Other reasons cited by Mr. Rajan were laxity in credit risk appraisal and loan monitoring in banks and lack of appraising skills for projects that need specialised skills resulting in acceptance of inflated cost and aggressive projections.

Besides, he also listed wilful default, loan frauds and corruption in some cases among the key reasons.

Recalling that the gross NPAs ratio had steadily declined from 15.7 per cent in 1996-97 to 2.36 per cent in 2010-11, Mr. Rajan said that the asset quality of the Indian banking system had again come under stress in the last couple of years, as a consequence of global and domestic economic slowdown.

Mr. Rajan also informed the panel about seven key methods evolved by way of recent regulatory measures by RBI to tackle the problem of NPA.

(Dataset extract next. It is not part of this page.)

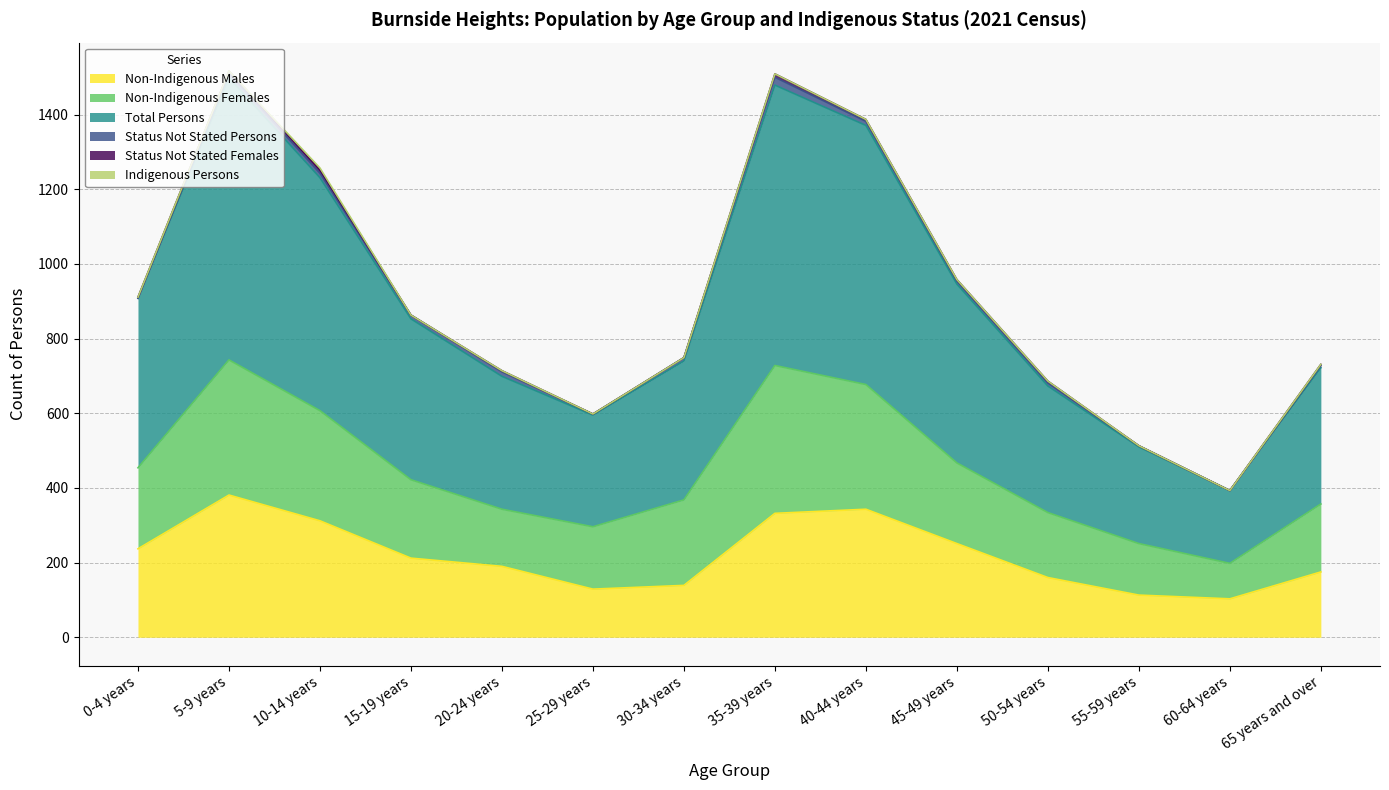

At 30-34 years, list the series in order from smallest to largest.

Status Not Stated Females, Indigenous Persons, Status Not Stated Persons, Non-Indigenous Males, Non-Indigenous Females, Total Persons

The Committee, however, felt that the six reasons cited by Mr. Rajan were not “mutually exclusive”.

“The parliamentary panel wanted to know how much of non-performing assets and stressed assets are attributable to genuine business/commercial risk and those which are not.

Mr. Rajan said that during the course of an internal study conducted to assess the causative factors of NPAs in April last year, primarily qualitative information on causes of non-performing assets in banks were sought from the responses received from banks, the main reasons with broad categorisation of ‘economy-wide factors, borrower-level reasons and bank level inadequacies’ came to the fore.